UNDERSTANDING DRUG RESISTANCE IN ER-POSITIVE BREAST CANCER: A REVIEW OF FIBROBLAST-CANCER CELL INTERACTIONS

Gangoutri Das*

Abstract

Endocrine therapy remains the cornerstone of treatment for estrogen receptor–positive (ER-positive) breast cancer; however, therapeutic resistance continues to limit long-term clinical success. While earlier studies primarily focused on tumor-intrinsic genetic alterations, emerging evidence highlights the tumor microenvironment as a decisive regulator of drug response. Among stromal components, cancerassociated fibroblasts (CAFs) have gained prominence as key drivers of tumor progression and endocrine resistance. This qualitative secondary review synthesizes peer-reviewed literature published between 2010 and 2025 to elucidate the mechanistic role of fibroblast–cancer cell interactions in shaping therapeutic outcomes. Data were systematically analyzed to identify recurring biological themes, including paracrine survival signaling, extracellular matrix remodeling, metabolic reprogramming, and induction of estrogenindependent growth pathways. Findings reveal that CAFs promote resistance through activation of PI3K/AKT and MAPK signaling, enhancement of cancer stem–like phenotypes, metabolic coupling via lactate exchange, and biomechanical alterations of the extracellular matrix that restrict drug penetration. Heterogeneous co-culture models further demonstrate that these stromal-mediated processes operate synergistically to confer tumor plasticity and sustained survival under endocrine stress. Collectively, this review underscores fibroblasts as central orchestrators of resistance in ER-positive breast cancer and emphasizes the necessity of incorporating tumor microenvironment dynamics into pharmaceutical research.

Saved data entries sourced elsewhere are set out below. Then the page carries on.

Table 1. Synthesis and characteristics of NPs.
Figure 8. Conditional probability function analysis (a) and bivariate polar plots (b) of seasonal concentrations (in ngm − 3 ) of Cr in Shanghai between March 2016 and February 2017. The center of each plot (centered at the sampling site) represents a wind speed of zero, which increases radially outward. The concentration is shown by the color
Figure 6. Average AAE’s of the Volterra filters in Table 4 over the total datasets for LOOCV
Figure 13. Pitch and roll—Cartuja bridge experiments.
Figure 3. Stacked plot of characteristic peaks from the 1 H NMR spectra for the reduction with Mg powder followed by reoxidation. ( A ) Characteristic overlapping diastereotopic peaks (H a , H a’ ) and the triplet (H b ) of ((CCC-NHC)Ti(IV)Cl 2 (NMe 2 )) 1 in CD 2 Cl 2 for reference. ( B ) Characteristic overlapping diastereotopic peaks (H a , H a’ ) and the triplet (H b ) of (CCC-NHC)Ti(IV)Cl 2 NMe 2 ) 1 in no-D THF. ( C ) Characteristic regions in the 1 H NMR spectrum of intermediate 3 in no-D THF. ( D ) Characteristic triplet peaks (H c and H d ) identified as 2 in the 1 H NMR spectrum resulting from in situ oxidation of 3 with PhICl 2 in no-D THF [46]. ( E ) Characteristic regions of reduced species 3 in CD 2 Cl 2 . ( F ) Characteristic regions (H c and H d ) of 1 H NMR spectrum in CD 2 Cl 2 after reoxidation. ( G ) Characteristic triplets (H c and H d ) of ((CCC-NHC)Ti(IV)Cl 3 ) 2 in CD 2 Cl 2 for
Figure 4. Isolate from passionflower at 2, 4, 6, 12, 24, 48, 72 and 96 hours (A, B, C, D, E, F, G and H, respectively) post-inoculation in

The integration of stromal-targeted therapies with conventional endocrine agents, alongside the adoption of co-culture platforms in preclinical screening, may offer more durable therapeutic strategies.

Keywords: Cancer-associated fibroblasts; ER-positive breast cancer; endocrine resistance; tumor microenvironment; co-culture models; metabolic reprogramming; extracellular matrix remodelling.